● ABOUT THIS TASK
Identify all lines of the data containing the string "defparam" and copy them.

● EXCERPTED RECORDS
◆ ◆ ◆ ◆
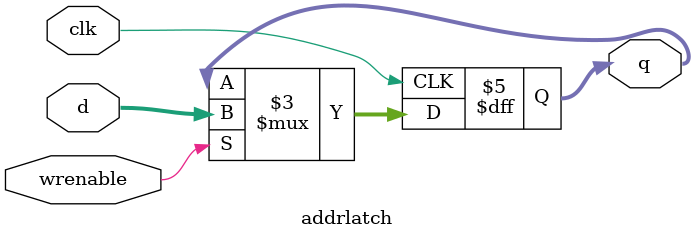
<source format=v>
module addrlatch (q, d, wrenable, clk);
	parameter W = 8;

	output reg [W-1:0] q;
	input [W-1:0] d;
	input wrenable;
	input clk;

	always @(posedge clk) begin
		if (wrenable) begin
			q = d;
		end
	end
endmodule
</source>
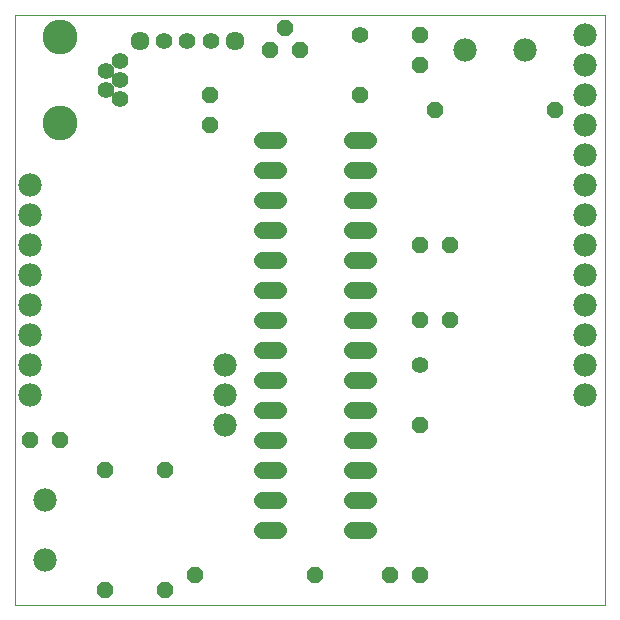
<source format=gbs>
G75*
%MOIN*%
%OFA0B0*%
%FSLAX25Y25*%
%IPPOS*%
%LPD*%
%AMOC8*
5,1,8,0,0,1.08239X$1,22.5*
%
%ADD10C,0.00000*%
%ADD11OC8,0.05600*%
%ADD12C,0.05600*%
%ADD13C,0.05550*%
%ADD14C,0.11620*%
%ADD15C,0.05600*%
%ADD16C,0.06337*%
%ADD17C,0.07800*%
D10*
X0005060Y0004200D02*
X0005060Y0201050D01*
X0201910Y0201050D01*
X0201910Y0004200D01*
X0005060Y0004200D01*
D11*
X0035060Y0009200D03*
X0055060Y0009200D03*
X0065060Y0014200D03*
X0055060Y0049200D03*
X0035060Y0049200D03*
X0020060Y0059200D03*
X0010060Y0059200D03*
X0105060Y0014200D03*
X0130060Y0014200D03*
X0140060Y0014200D03*
X0140060Y0064200D03*
X0140060Y0099200D03*
X0150060Y0099200D03*
X0150060Y0124200D03*
X0140060Y0124200D03*
X0145060Y0169200D03*
X0140060Y0184200D03*
X0140060Y0194200D03*
X0120060Y0174200D03*
X0100060Y0189200D03*
X0095060Y0196700D03*
X0090060Y0189200D03*
X0070060Y0174200D03*
X0070060Y0164200D03*
X0185060Y0169200D03*
D12*
X0120060Y0194200D03*
X0140060Y0084200D03*
D13*
X0040139Y0172901D03*
X0035414Y0176050D03*
X0040139Y0179200D03*
X0035414Y0182350D03*
X0040139Y0185499D03*
X0054686Y0192200D03*
X0062560Y0192200D03*
X0070434Y0192200D03*
D14*
X0020060Y0193570D03*
X0020060Y0164830D03*
D15*
X0087460Y0159200D02*
X0092660Y0159200D01*
X0092660Y0149200D02*
X0087460Y0149200D01*
X0087460Y0139200D02*
X0092660Y0139200D01*
X0092660Y0129200D02*
X0087460Y0129200D01*
X0087460Y0119200D02*
X0092660Y0119200D01*
X0092660Y0109200D02*
X0087460Y0109200D01*
X0087460Y0099200D02*
X0092660Y0099200D01*
X0092660Y0089200D02*
X0087460Y0089200D01*
X0087460Y0079200D02*
X0092660Y0079200D01*
X0092660Y0069200D02*
X0087460Y0069200D01*
X0087460Y0059200D02*
X0092660Y0059200D01*
X0092660Y0049200D02*
X0087460Y0049200D01*
X0087460Y0039200D02*
X0092660Y0039200D01*
X0092660Y0029200D02*
X0087460Y0029200D01*
X0117460Y0029200D02*
X0122660Y0029200D01*
X0122660Y0039200D02*
X0117460Y0039200D01*
X0117460Y0049200D02*
X0122660Y0049200D01*
X0122660Y0059200D02*
X0117460Y0059200D01*
X0117460Y0069200D02*
X0122660Y0069200D01*
X0122660Y0079200D02*
X0117460Y0079200D01*
X0117460Y0089200D02*
X0122660Y0089200D01*
X0122660Y0099200D02*
X0117460Y0099200D01*
X0117460Y0109200D02*
X0122660Y0109200D01*
X0122660Y0119200D02*
X0117460Y0119200D01*
X0117460Y0129200D02*
X0122660Y0129200D01*
X0122660Y0139200D02*
X0117460Y0139200D01*
X0117460Y0149200D02*
X0122660Y0149200D01*
X0122660Y0159200D02*
X0117460Y0159200D01*
D16*
X0078308Y0192200D03*
X0046812Y0192200D03*
D17*
X0010060Y0144200D03*
X0010060Y0134200D03*
X0010060Y0124200D03*
X0010060Y0114200D03*
X0010060Y0104200D03*
X0010060Y0094200D03*
X0010060Y0084200D03*
X0010060Y0074200D03*
X0015060Y0039200D03*
X0015060Y0019200D03*
X0075060Y0064200D03*
X0075060Y0074200D03*
X0075060Y0084200D03*
X0155060Y0189200D03*
X0175060Y0189200D03*
X0195060Y0184200D03*
X0195060Y0174200D03*
X0195060Y0164200D03*
X0195060Y0154200D03*
X0195060Y0144200D03*
X0195060Y0134200D03*
X0195060Y0124200D03*
X0195060Y0114200D03*
X0195060Y0104200D03*
X0195060Y0094200D03*
X0195060Y0084200D03*
X0195060Y0074200D03*
X0195060Y0194200D03*
M02*

</source>
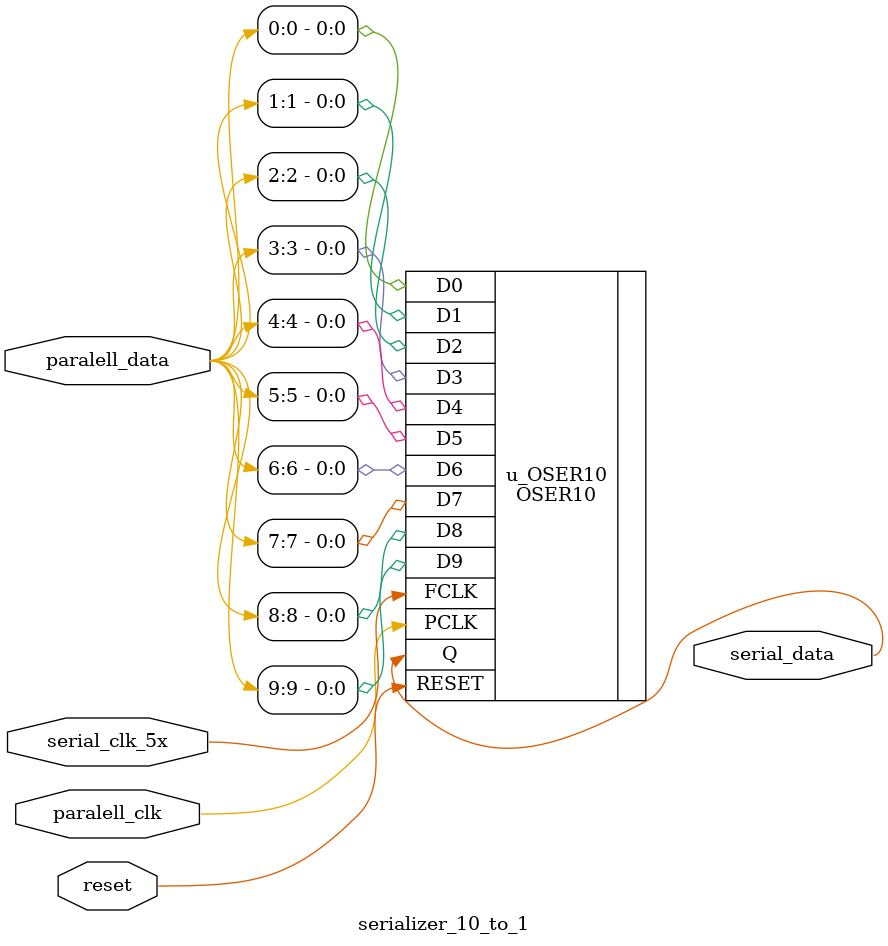
<source format=v>

`timescale 1ns / 1ps

module serializer_10_to_1(
    input           paralell_clk,       
    input           serial_clk_5x,      
    input   [9:0]   paralell_data,      
    input           reset,

    output          serial_data         
    );
  
//*****************************************************
//**                    main code
//*****************************************************

OSER10 u_OSER10(
 .Q(serial_data), 
 .D0(paralell_data[0]), 
 .D1(paralell_data[1]),
 .D2(paralell_data[2]), 
 .D3(paralell_data[3]), 
 .D4(paralell_data[4]), 
 .D5(paralell_data[5]),
 .D6(paralell_data[6]), 
 .D7(paralell_data[7]), 
 .D8(paralell_data[8]), 
 .D9(paralell_data[9]), 
 .PCLK(paralell_clk), 
 .FCLK(serial_clk_5x),
 .RESET(reset)
);
defparam u_OSER10.GSREN="false";
defparam u_OSER10.LSREN ="true";

endmodule
</source>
◆ ◆ ◆ ◆
● SOLUTION FOR THIS EXERCISE
defparam u_OSER10.GSREN="false";
defparam u_OSER10.LSREN ="true";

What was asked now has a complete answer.